> ABOUT THIS TASK
Write down every entry once more, exactly as it reads.
══ EXTRACTED INFORMATION ══
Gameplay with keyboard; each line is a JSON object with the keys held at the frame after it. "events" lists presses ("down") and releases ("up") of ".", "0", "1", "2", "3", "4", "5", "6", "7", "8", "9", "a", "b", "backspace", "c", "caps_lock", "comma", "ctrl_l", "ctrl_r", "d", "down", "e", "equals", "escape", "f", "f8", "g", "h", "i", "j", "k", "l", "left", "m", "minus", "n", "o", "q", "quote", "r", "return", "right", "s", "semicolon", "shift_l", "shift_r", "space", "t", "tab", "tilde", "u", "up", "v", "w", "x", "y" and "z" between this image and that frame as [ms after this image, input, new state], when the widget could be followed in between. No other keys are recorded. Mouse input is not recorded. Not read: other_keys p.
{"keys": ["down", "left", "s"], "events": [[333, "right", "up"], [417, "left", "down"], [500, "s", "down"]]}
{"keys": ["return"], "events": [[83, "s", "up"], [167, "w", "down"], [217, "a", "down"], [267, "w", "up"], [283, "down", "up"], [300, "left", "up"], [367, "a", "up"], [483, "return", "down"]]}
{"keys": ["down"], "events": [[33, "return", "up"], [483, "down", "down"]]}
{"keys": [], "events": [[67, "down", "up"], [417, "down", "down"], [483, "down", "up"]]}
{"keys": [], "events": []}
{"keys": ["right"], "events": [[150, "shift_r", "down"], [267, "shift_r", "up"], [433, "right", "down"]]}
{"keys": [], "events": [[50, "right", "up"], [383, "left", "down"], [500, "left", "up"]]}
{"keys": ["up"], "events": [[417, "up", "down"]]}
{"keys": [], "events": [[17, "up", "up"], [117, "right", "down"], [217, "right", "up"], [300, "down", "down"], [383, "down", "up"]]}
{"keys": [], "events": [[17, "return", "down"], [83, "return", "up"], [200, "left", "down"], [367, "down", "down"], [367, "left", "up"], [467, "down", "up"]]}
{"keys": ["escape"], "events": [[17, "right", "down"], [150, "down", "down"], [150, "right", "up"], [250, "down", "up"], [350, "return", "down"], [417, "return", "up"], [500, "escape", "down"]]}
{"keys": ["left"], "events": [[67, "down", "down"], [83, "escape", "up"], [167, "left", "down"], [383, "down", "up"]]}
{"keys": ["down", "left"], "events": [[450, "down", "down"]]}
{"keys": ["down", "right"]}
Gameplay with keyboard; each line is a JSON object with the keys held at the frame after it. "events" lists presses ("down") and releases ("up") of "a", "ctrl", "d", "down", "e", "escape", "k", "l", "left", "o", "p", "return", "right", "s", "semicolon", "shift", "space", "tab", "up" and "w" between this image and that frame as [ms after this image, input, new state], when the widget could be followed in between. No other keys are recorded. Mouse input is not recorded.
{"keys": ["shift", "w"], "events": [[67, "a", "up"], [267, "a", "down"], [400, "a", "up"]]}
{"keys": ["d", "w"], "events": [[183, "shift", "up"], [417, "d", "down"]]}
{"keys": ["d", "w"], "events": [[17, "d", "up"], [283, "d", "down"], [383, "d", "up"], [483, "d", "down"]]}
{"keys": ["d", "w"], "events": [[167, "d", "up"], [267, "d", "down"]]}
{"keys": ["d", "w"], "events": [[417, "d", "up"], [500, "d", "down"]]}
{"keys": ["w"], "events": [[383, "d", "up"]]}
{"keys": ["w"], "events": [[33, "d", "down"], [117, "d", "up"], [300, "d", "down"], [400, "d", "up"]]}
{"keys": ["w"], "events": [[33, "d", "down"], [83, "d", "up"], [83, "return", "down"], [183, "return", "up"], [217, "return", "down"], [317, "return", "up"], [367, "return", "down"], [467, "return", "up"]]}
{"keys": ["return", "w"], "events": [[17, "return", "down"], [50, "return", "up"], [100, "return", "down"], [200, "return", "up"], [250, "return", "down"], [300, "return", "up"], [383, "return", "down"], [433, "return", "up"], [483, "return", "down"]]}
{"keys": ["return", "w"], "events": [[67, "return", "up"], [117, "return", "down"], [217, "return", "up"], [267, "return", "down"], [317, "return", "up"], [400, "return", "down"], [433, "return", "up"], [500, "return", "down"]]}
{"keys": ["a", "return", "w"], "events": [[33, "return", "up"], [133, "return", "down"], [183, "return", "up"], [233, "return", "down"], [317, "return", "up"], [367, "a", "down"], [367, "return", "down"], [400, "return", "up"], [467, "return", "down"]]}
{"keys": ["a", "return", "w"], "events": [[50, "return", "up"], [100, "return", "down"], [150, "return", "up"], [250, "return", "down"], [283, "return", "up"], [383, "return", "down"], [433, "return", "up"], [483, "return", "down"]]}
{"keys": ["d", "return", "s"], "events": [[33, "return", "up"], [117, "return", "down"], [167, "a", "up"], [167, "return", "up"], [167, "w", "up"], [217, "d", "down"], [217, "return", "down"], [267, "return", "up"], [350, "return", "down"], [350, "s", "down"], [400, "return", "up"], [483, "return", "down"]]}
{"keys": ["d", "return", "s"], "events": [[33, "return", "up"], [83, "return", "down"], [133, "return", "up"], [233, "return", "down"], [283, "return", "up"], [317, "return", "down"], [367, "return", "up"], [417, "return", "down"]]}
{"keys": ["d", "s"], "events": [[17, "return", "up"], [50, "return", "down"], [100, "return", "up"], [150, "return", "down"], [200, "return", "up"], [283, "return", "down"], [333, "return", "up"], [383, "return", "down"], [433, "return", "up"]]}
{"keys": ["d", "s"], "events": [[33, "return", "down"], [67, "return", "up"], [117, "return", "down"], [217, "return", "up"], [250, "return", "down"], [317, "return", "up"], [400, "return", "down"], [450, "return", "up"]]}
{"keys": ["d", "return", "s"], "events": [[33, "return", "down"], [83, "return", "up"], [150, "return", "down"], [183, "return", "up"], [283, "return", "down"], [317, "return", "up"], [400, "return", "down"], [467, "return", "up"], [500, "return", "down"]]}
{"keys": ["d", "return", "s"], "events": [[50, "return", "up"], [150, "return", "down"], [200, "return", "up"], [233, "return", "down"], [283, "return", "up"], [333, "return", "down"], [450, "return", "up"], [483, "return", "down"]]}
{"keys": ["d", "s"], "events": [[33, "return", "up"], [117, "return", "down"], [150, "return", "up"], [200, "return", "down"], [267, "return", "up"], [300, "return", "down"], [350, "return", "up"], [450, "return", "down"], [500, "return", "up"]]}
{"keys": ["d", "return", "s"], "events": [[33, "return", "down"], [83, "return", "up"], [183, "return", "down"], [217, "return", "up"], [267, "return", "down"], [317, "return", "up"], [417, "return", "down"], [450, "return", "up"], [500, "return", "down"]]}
═══
> EXERCISE ANSWER
Gameplay with keyboard; each line is a JSON object with the keys held at the frame after it. "events" lists presses ("down") and releases ("up") of ".", "0", "1", "2", "3", "4", "5", "6", "7", "8", "9", "a", "b", "backspace", "c", "caps_lock", "comma", "ctrl_l", "ctrl_r", "d", "down", "e", "equals", "escape", "f", "f8", "g", "h", "i", "j", "k", "l", "left", "m", "minus", "n", "o", "q", "quote", "r", "return", "right", "s", "semicolon", "shift_l", "shift_r", "space", "t", "tab", "tilde", "u", "up", "v", "w", "x", "y" and "z" between this image and that frame as [ms after this image, input, new state], when the widget could be followed in between. No other keys are recorded. Mouse input is not recorded. Not read: other_keys p.
{"keys": ["down", "left", "s"], "events": [[333, "right", "up"], [417, "left", "down"], [500, "s", "down"]]}
{"keys": ["return"], "events": [[83, "s", "up"], [167, "w", "down"], [217, "a", "down"], [267, "w", "up"], [283, "down", "up"], [300, "left", "up"], [367, "a", "up"], [483, "return", "down"]]}
{"keys": ["down"], "events": [[33, "return", "up"], [483, "down", "down"]]}
{"keys": [], "events": [[67, "down", "up"], [417, "down", "down"], [483, "down", "up"]]}
{"keys": [], "events": []}
{"keys": ["right"], "events": [[150, "shift_r", "down"], [267, "shift_r", "up"], [433, "right", "down"]]}
{"keys": [], "events": [[50, "right", "up"], [383, "left", "down"], [500, "left", "up"]]}
{"keys": ["up"], "events": [[417, "up", "down"]]}
{"keys": [], "events": [[17, "up", "up"], [117, "right", "down"], [217, "right", "up"], [300, "down", "down"], [383, "down", "up"]]}
{"keys": [], "events": [[17, "return", "down"], [83, "return", "up"], [200, "left", "down"], [367, "down", "down"], [367, "left", "up"], [467, "down", "up"]]}
{"keys": ["escape"], "events": [[17, "right", "down"], [150, "down", "down"], [150, "right", "up"], [250, "down", "up"], [350, "return", "down"], [417, "return", "up"], [500, "escape", "down"]]}
{"keys": ["left"], "events": [[67, "down", "down"], [83, "escape", "up"], [167, "left", "down"], [383, "down", "up"]]}
{"keys": ["down", "left"], "events": [[450, "down", "down"]]}
{"keys": ["down", "right"]}
Gameplay with keyboard; each line is a JSON object with the keys held at the frame after it. "events" lists presses ("down") and releases ("up") of "a", "ctrl", "d", "down", "e", "escape", "k", "l", "left", "o", "p", "return", "right", "s", "semicolon", "shift", "space", "tab", "up" and "w" between this image and that frame as [ms after this image, input, new state], when the widget could be followed in between. No other keys are recorded. Mouse input is not recorded.
{"keys": ["shift", "w"], "events": [[67, "a", "up"], [267, "a", "down"], [400, "a", "up"]]}
{"keys": ["d", "w"], "events": [[183, "shift", "up"], [417, "d", "down"]]}
{"keys": ["d", "w"], "events": [[17, "d", "up"], [283, "d", "down"], [383, "d", "up"], [483, "d", "down"]]}
{"keys": ["d", "w"], "events": [[167, "d", "up"], [267, "d", "down"]]}
{"keys": ["d", "w"], "events": [[417, "d", "up"], [500, "d", "down"]]}
{"keys": ["w"], "events": [[383, "d", "up"]]}
{"keys": ["w"], "events": [[33, "d", "down"], [117, "d", "up"], [300, "d", "down"], [400, "d", "up"]]}
{"keys": ["w"], "events": [[33, "d", "down"], [83, "d", "up"], [83, "return", "down"], [183, "return", "up"], [217, "return", "down"], [317, "return", "up"], [367, "return", "down"], [467, "return", "up"]]}
{"keys": ["return", "w"], "events": [[17, "return", "down"], [50, "return", "up"], [100, "return", "down"], [200, "return", "up"], [250, "return", "down"], [300, "return", "up"], [383, "return", "down"], [433, "return", "up"], [483, "return", "down"]]}
{"keys": ["return", "w"], "events": [[67, "return", "up"], [117, "return", "down"], [217, "return", "up"], [267, "return", "down"], [317, "return", "up"], [400, "return", "down"], [433, "return", "up"], [500, "return", "down"]]}
{"keys": ["a", "return", "w"], "events": [[33, "return", "up"], [133, "return", "down"], [183, "return", "up"], [233, "return", "down"], [317, "return", "up"], [367, "a", "down"], [367, "return", "down"], [400, "return", "up"], [467, "return", "down"]]}
{"keys": ["a", "return", "w"], "events": [[50, "return", "up"], [100, "return", "down"], [150, "return", "up"], [250, "return", "down"], [283, "return", "up"], [383, "return", "down"], [433, "return", "up"], [483, "return", "down"]]}
{"keys": ["d", "return", "s"], "events": [[33, "return", "up"], [117, "return", "down"], [167, "a", "up"], [167, "return", "up"], [167, "w", "up"], [217, "d", "down"], [217, "return", "down"], [267, "return", "up"], [350, "return", "down"], [350, "s", "down"], [400, "return", "up"], [483, "return", "down"]]}
{"keys": ["d", "return", "s"], "events": [[33, "return", "up"], [83, "return", "down"], [133, "return", "up"], [233, "return", "down"], [283, "return", "up"], [317, "return", "down"], [367, "return", "up"], [417, "return", "down"]]}
{"keys": ["d", "s"], "events": [[17, "return", "up"], [50, "return", "down"], [100, "return", "up"], [150, "return", "down"], [200, "return", "up"], [283, "return", "down"], [333, "return", "up"], [383, "return", "down"], [433, "return", "up"]]}
{"keys": ["d", "s"], "events": [[33, "return", "down"], [67, "return", "up"], [117, "return", "down"], [217, "return", "up"], [250, "return", "down"], [317, "return", "up"], [400, "return", "down"], [450, "return", "up"]]}
{"keys": ["d", "return", "s"], "events": [[33, "return", "down"], [83, "return", "up"], [150, "return", "down"], [183, "return", "up"], [283, "return", "down"], [317, "return", "up"], [400, "return", "down"], [467, "return", "up"], [500, "return", "down"]]}
{"keys": ["d", "return", "s"], "events": [[50, "return", "up"], [150, "return", "down"], [200, "return", "up"], [233, "return", "down"], [283, "return", "up"], [333, "return", "down"], [450, "return", "up"], [483, "return", "down"]]}
{"keys": ["d", "s"], "events": [[33, "return", "up"], [117, "return", "down"], [150, "return", "up"], [200, "return", "down"], [267, "return", "up"], [300, "return", "down"], [350, "return", "up"], [450, "return", "down"], [500, "return", "up"]]}
{"keys": ["d", "return", "s"], "events": [[33, "return", "down"], [83, "return", "up"], [183, "return", "down"], [217, "return", "up"], [267, "return", "down"], [317, "return", "up"], [417, "return", "down"], [450, "return", "up"], [500, "return", "down"]]}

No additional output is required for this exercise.